*** Opening Source passage ***

Cathie Wood invests in speculative stocks that don’t always pan out, as 2022 showed. The chief of Ark Investment Management watched her firm outperform in 2021, though last year saw a sharp deceleration in interest in various hough-growth names. Indeed, her firm’s top 10 holdings all lost significant amounts of value. Accordingly, it’s become more and more clear that these Cathie Wood stocks are volatile bets, and should be treated as such.
However, after a dismal 2022, these Cathie Wood stocks are rebounding nicely. Wood appears to be undeterred by short-term market gyrations, focusing instead on the long-term growth these young companies provide.
There is some logic behind investing in growth right now. Rate hikes have slowed drastically, meaning Wood’s 5-year investment horizon could yield substantial returns. Cyclicality ensures that a favorable environment for these Cathie Wood stocks should return some time over this period. Thus, this could be the year to start taking a look at some of her top holdings.
Beam Therapeutics (BEAM)

*** Closing Source passage ***

> **Tasks for this exercise**
(a) According to the passage about Cathie Wood's stocks, what is the length of Wood's investment horizon?
(b) List every word that opens a sentence in the passage about Cathie Wood's stocks and is immediately followed by a comma.
(c) For each statement, say whether it agrees with the passage about Cathie Wood's stocks, and quote the words that decide it: (i) Wood's firm outperformed in 2021. (ii) Rate hikes have sped up. (iii) Wood is focused mainly on short-term market gyrations.

*** Opening Records supplied ***

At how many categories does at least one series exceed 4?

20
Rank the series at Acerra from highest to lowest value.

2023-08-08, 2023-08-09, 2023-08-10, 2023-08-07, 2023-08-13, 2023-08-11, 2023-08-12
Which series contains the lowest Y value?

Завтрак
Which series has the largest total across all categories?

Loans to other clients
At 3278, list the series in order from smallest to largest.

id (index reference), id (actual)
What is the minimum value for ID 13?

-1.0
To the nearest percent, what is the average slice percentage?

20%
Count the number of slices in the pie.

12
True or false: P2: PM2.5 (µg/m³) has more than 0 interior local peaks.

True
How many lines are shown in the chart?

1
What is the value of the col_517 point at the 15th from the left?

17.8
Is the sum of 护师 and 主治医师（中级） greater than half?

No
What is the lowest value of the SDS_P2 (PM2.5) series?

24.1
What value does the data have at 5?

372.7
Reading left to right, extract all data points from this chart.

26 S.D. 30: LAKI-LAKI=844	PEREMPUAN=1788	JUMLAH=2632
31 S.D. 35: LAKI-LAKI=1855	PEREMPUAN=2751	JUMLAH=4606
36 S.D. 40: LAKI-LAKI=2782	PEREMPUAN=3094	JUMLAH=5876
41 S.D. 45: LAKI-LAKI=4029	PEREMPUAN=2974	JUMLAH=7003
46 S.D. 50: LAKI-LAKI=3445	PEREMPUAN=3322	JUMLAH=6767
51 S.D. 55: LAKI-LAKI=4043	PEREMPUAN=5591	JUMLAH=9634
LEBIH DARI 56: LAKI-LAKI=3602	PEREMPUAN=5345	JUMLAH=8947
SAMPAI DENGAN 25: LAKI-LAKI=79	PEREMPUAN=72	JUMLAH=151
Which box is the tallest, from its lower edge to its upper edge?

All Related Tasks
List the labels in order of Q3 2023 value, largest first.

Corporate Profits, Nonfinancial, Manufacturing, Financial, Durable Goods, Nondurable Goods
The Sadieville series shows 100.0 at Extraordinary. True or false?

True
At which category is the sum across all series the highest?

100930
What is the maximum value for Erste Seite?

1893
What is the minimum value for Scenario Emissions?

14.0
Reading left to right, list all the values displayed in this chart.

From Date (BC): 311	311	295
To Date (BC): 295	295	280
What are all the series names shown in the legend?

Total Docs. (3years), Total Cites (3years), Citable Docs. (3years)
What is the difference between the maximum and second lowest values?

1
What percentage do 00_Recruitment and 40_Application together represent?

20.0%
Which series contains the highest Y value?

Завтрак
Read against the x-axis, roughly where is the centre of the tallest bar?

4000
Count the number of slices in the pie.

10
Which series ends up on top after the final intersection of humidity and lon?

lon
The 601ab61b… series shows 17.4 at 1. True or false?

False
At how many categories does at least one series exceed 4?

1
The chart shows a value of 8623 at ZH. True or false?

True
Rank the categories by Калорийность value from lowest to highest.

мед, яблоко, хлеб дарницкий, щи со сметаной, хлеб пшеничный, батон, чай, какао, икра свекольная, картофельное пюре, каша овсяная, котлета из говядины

*** Closing Records supplied ***

> **Replies**
(a) Five years.

(b) Indeed, Accordingly, However, Thus

(c)
(i) Yes: "watched her firm outperform in 2021"
(ii) No: "Rate hikes have slowed drastically"
(iii) No: "Wood appears to be undeterred by short-term market gyrations, focusing instead on the long-term growth these young companies provide"